Coluccia M, Giordano D, Loseto F, Intini F P, Maresca L, Natile G
Istituto di Patologia Generale, Bari, Italy.
Anticancer Res. 1989 May-Jun;9(3):795-8.
The ability of enantiomeric platinum complexes to block the action of selected restriction enzymes has been investigated. The complexes [PtCl2(DAC)], [PtCl2(DAB)] and [PtCl2(DAP)] (DAC = 1,2-diamminocyclohexane; DAB = 2,3-diamminobutane; DAP = 1,2-diamminopropane) exhibit a guanine-cytosine preference in accord with previous results on cis-[PtCl2(NH3)2] (cis-DDP). The extent of inhibition, however, is significantly different for the different isomers; the R,R form is more active than the others at short incubation time, as the time becomes longer, the differences among isomers level off. It also appears that cis-DDP is more active than [PtCl2(DAC)] in blocking the Cfo I enzyme, though it shows a preference for the G-X-G sequences.
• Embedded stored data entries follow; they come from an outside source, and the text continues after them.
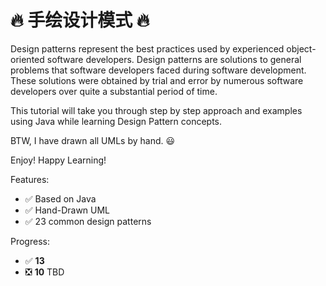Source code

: # :fire: 手绘设计模式 :fire:

Design patterns represent the best practices used by experienced object-oriented software 
developers. Design patterns are solutions to general problems that software developers 
faced during software development. 
These solutions were obtained by trial and error by numerous 
software developers over quite a substantial period of time.

This tutorial will take you through step by step 
approach and examples using Java while learning Design Pattern concepts.

BTW, I have drawn all UMLs by hand. :smiley:

Enjoy! Happy Learning!

Features:

- :white_check_mark: Based on Java
- :white_check_mark: Hand-Drawn UML
- :white_check_mark: 23 common design patterns

Progress:

- :white_check_mark: **13**
- :negative_squared_cross_mark: **10** TBD




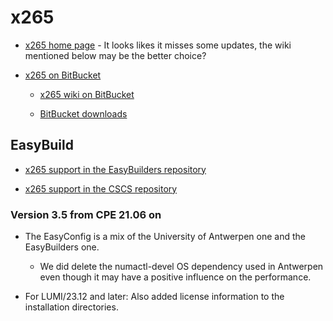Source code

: # x265

  * [x265 home page](https://www.x265.org/) - It looks likes it misses
    some updates, the wiki mentioned below may be the better choice?

  * [x265 on BitBucket](https://bitbucket.org/multicoreware/x265_git/src/master/)

      * [x265 wiki on BitBucket](https://bitbucket.org/multicoreware/x265_git/wiki/Home)

      * [BitBucket downloads](https://bitbucket.org/multicoreware/x265_git/downloads/)

## EasyBuild

  * [x265 support in the EasyBuilders repository](https://github.com/easybuilders/easybuild-easyconfigs/tree/develop/easybuild/easyconfigs/x/x265)

  * [x265 support in the CSCS repository](https://github.com/eth-cscs/production/tree/master/easybuild/easyconfigs/x/x265)


### Version 3.5 from CPE 21.06 on

  * The EasyConfig is a mix of the University of Antwerpen one and the
    EasyBuilders one.

      * We did delete the numactl-devel OS dependency used in Antwerpen even
        though it may have a positive influence on the performance.

  * For LUMI/23.12 and later: Also added license information to the installation directories.
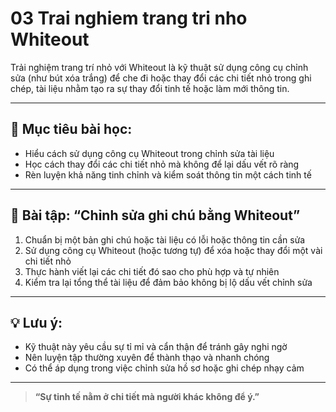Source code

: # 03 Trai nghiem trang tri nho Whiteout

Trải nghiệm trang trí nhỏ với Whiteout là kỹ thuật sử dụng công cụ chỉnh sửa (như bút xóa trắng) để che đi hoặc thay đổi các chi tiết nhỏ trong ghi chép, tài liệu nhằm tạo ra sự thay đổi tinh tế hoặc làm mới thông tin.

---

## 🧠 Mục tiêu bài học:
- Hiểu cách sử dụng công cụ Whiteout trong chỉnh sửa tài liệu
- Học cách thay đổi các chi tiết nhỏ mà không để lại dấu vết rõ ràng
- Rèn luyện khả năng tinh chỉnh và kiểm soát thông tin một cách tinh tế

---

## 🧪 Bài tập: “Chỉnh sửa ghi chú bằng Whiteout”
1. Chuẩn bị một bản ghi chú hoặc tài liệu có lỗi hoặc thông tin cần sửa
2. Sử dụng công cụ Whiteout (hoặc tương tự) để xóa hoặc thay đổi một vài chi tiết nhỏ
3. Thực hành viết lại các chi tiết đó sao cho phù hợp và tự nhiên
4. Kiểm tra lại tổng thể tài liệu để đảm bảo không bị lộ dấu vết chỉnh sửa

---

## 💡 Lưu ý:
- Kỹ thuật này yêu cầu sự tỉ mỉ và cẩn thận để tránh gây nghi ngờ
- Nên luyện tập thường xuyên để thành thạo và nhanh chóng
- Có thể áp dụng trong việc chỉnh sửa hồ sơ hoặc ghi chép nhạy cảm

---

> **“Sự tinh tế nằm ở chi tiết mà người khác không để ý.”**
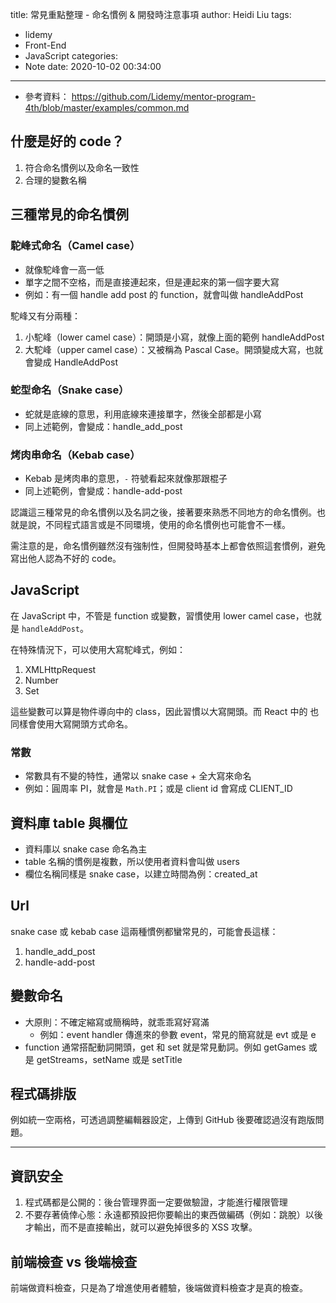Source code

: title: 常見重點整理 - 命名慣例 & 開發時注意事項
author: Heidi Liu
tags:
  - lidemy
  - Front-End
  - JavaScript
categories:
  - Note
date: 2020-10-02 00:34:00

---

- 參考資料：
https://github.com/Lidemy/mentor-program-4th/blob/master/examples/common.md
<!--more-->

## 什麼是好的 code？

1. 符合命名慣例以及命名一致性
2. 合理的變數名稱

## 三種常見的命名慣例

### 駝峰式命名（Camel case）

- 就像駝峰會一高一低
- 單字之間不空格，而是直接連起來，但是連起來的第一個字要大寫
- 例如：有一個 handle add post 的 function，就會叫做 handleAddPost

駝峰又有分兩種：

1. 小駝峰（lower camel case）：開頭是小寫，就像上面的範例 handleAddPost
2. 大駝峰（upper camel case）：又被稱為 Pascal Case。開頭變成大寫，也就會變成 HandleAddPost

### 蛇型命名（Snake case）

- 蛇就是底線的意思，利用底線來連接單字，然後全部都是小寫
- 同上述範例，會變成：handle_add_post

### 烤肉串命名（Kebab case）

- Kebab 是烤肉串的意思，`-` 符號看起來就像那跟棍子
- 同上述範例，會變成：handle-add-post

認識這三種常見的命名慣例以及名詞之後，接著要來熟悉不同地方的命名慣例。也就是說，不同程式語言或是不同環境，使用的命名慣例也可能會不一樣。

需注意的是，命名慣例雖然沒有強制性，但開發時基本上都會依照這套慣例，避免寫出他人認為不好的 code。

## JavaScript

在 JavaScript 中，不管是 function 或變數，習慣使用 lower camel case，也就是 `handleAddPost`。

在特殊情況下，可以使用大寫駝峰式，例如：

1. XMLHttpRequest
2. Number
3. Set

這些變數可以算是物件導向中的 class，因此習慣以大寫開頭。而 React 中的 也同樣會使用大寫開頭方式命名。

### 常數

- 常數具有不變的特性，通常以 snake case + 全大寫來命名
- 例如：圓周率 PI，就會是 `Math.PI`；或是 client id 會寫成 CLIENT_ID

## 資料庫 table 與欄位

- 資料庫以 snake case 命名為主
- table 名稱的慣例是複數，所以使用者資料會叫做 users
- 欄位名稱同樣是 snake case，以建立時間為例：created_at

## Url

snake case 或 kebab case 這兩種慣例都蠻常見的，可能會長這樣：

1. handle_add_post
2. handle-add-post

## 變數命名

- 大原則：不確定縮寫或簡稱時，就乖乖寫好寫滿
  - 例如：event handler 傳進來的參數 event，常見的簡寫就是 evt 或是 e
- function 通常搭配動詞開頭，get 和 set 就是常見動詞。例如 getGames 或是 getStreams，setName 或是 setTitle

## 程式碼排版

例如統一空兩格，可透過調整編輯器設定，上傳到 GitHub 後要確認過沒有跑版問題。

---

## 資訊安全

1. 程式碼都是公開的：後台管理界面一定要做驗證，才能進行權限管理
2. 不要存著僥倖心態：永遠都預設把你要輸出的東西做編碼（例如：跳脫）以後才輸出，而不是直接輸出，就可以避免掉很多的 XSS 攻擊。

## 前端檢查 vs 後端檢查

前端做資料檢查，只是為了增進使用者體驗，後端做資料檢查才是真的檢查。
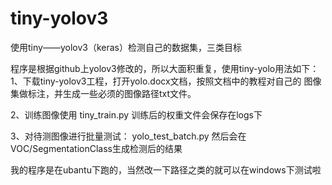 # tiny-yolov3
使用tiny——yolov3（keras）检测自己的数据集，三类目标

程序是根据github上yolov3修改的，所以大面积重复，使用tiny-yolo用法如下：
1、下载tiny-yolov3工程，打开yolo.docx文档，按照文档中的教程对自己的
图像集做标注，并生成一些必须的图像路径txt文件。

2、训练图像使用 tiny_train.py
训练后的权重文件会保存在logs下

3、对待测图像进行批量测试：
yolo_test_batch.py
然后会在VOC/SegmentationClass生成检测后的结果

我的程序是在ubantu下跑的，当然改一下路径之类的就可以在windows下测试啦
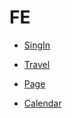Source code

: # FE 

- [SingIn](https://masha1907.github.io/Front-End-Basic/HW/SingIn.html)

- [Travel](https://masha1907.github.io/Front-End-Basic/HW/travel.html)

- [Page](https://masha1907.github.io/Front-End-Basic/HW/page.html)

- [Calendar](https://masha1907.github.io/Front-End-Basic/HW/calendar.html)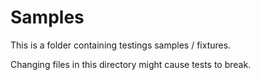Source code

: # Samples

This is a folder containing testings samples / fixtures.

Changing files in this directory might cause tests to break.
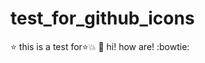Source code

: # test_for_github_icons



:star:     this is a test for:star::boom: :bouquet:
hi! how are! :bowtie:
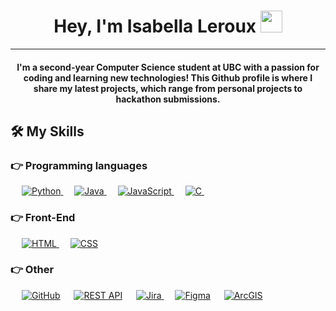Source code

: <h1 align="center">Hey, I'm Isabella Leroux <img src="https://media.giphy.com/media/hvRJCLFzcasrR4ia7z/giphy.gif" width="35"></h1>

<hr/>
<h4 align="center">I'm a second-year Computer Science student at UBC with a passion for coding and learning new technologies! This Github profile is where I share my latest projects, which range from personal projects to hackathon submissions.
</h4>

## 🛠️ My Skills

### 👉 Programming languages

<p align="left"> 
  &emsp;
     <a href="https://www.python.org" target="_blank">
    <img alt="Python" src="https://img.shields.io/badge/Python%20-%2314354C.svg?logo=python&logoColor=white">
  </a>
  &emsp;
  <a href="https://www.java.com" target="_blank"> 
    <img alt="Java" src="https://img.shields.io/badge/Java-%23007396.svg?logo=java&logoColor=white">
  </a>
  &emsp;
    <a href="https://developer.mozilla.org/en-US/docs/Web/JavaScript" target="_blank"> 
     <img alt="JavaScript" src="https://img.shields.io/badge/JavaScript%20-%23F7DF1E.svg?logo=javascript&logoColor=black">
   </a>
     &emsp;
  <a href="https://www.cprogramming.com/" target="_blank"> 
    <img alt="C" src="https://img.shields.io/badge/C%20-%232370ED.svg?logo=c&logoColor=white">
  </a> 
  &emsp;
</p>

### 👉 Front-End
<p align="left"> 
  &emsp; 
  <a href="https://www.w3.org/html/" target="_blank"> 
   <img alt="HTML" src="https://img.shields.io/badge/HTML5%20-%23E34F26.svg?logo=html5&logoColor=white">
  </a>   
  &emsp;
  <a href="https://www.w3schools.com/css/" target="_blank">
    <img alt="CSS" src="https://img.shields.io/badge/CSS%20-%231572B6.svg?logo=css3&logoColor=white">
  </a> 
</p>

### 👉 Other
<p align="left">
  &emsp;
    <a href="https://www.github.com"><img alt="GitHub" src="https://img.shields.io/badge/GitHub%20Pages-%23327FC7.svg?style=flat&llogo=github&logoColor=white"></a>
  &emsp;
    <a href="https://www.ibm.com/topics/rest-apis"><img alt="REST API" src="https://img.shields.io/badge/REST%20API-FF9A00?&logoColor=white"></a>
   &emsp;
    <a href="https://www.atlassian.com/software/jira"><img alt="Jira" src="https://img.shields.io/badge/Jira-0052CC?&logo=Jira&logoColor=white">
    </a>
  &emsp;
    <a href="https://www.figma.com/login"><img alt="Figma" src="https://img.shields.io/badge/Figma-F24E1E?&logo=figma&logoColor=white"></a>
  &emsp;
   <a href="https://www.esri.com/en-us/arcgis/about-arcgis/overview"><img alt="ArcGIS" src="https://img.shields.io/badge/ArcGIS-00979D?&logoColor=white"></a>
 </p>

<!--
## 🙋‍♀️ Feel free to reach out!
<p align="center">
  <a href="https://isa-leroux448.github.io/website/"><img src ="https://icons8.com/icon/100510/web.png" alt="Website"/></a>
	<a href="mailto:isabella_leroux@yahoo.ca"><img src="https://img.icons8.com/bubbles/50/000000/gmail.png" alt="Gmail"/></a>
	<a href="https://www.linkedin.com/in/isabella-leroux-3b4a52221/"><img src="https://img.icons8.com/bubbles/50/000000/linkedin.png" alt="LinkedIn"/></a>
</p>

<hr/>
-->

<!--
**isa-leroux448/isa-leroux448** is a ✨ _special_ ✨ repository because its `README.md` (this file) appears on your GitHub profile.

Here are some ideas to get you started:

- 🔭 I’m currently working on ...
- 🌱 I’m currently learning ...
- 👯 I’m looking to collaborate on ...
- 🤔 I’m looking for help with ...
- 💬 Ask me about ...
- 📫 How to reach me: ...
- 😄 Pronouns: ...
- ⚡ Fun fact: ...
-->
对映体铂配合物阻断所选限制酶作用的能力已得到研究。配合物[PtCl2(DAC)]、[PtCl2(DAB)]和[PtCl2(DAP)](DAC = 1,2 - 二氨基环己烷;DAB = 2,3 - 二氨基丁烷;DAP = 1,2 - 二氨基丙烷)表现出鸟嘌呤 - 胞嘧啶偏好性,这与之前关于顺式[PtCl2(NH3)2](顺铂)的结果一致。然而,不同异构体的抑制程度有显著差异;在短孵育时间时,R,R形式比其他形式更具活性,随着时间延长,异构体之间的差异趋于平稳。似乎顺铂在阻断Cfo I酶方面比[PtCl2(DAC)]更具活性,尽管它对G - X - G序列表现出偏好性。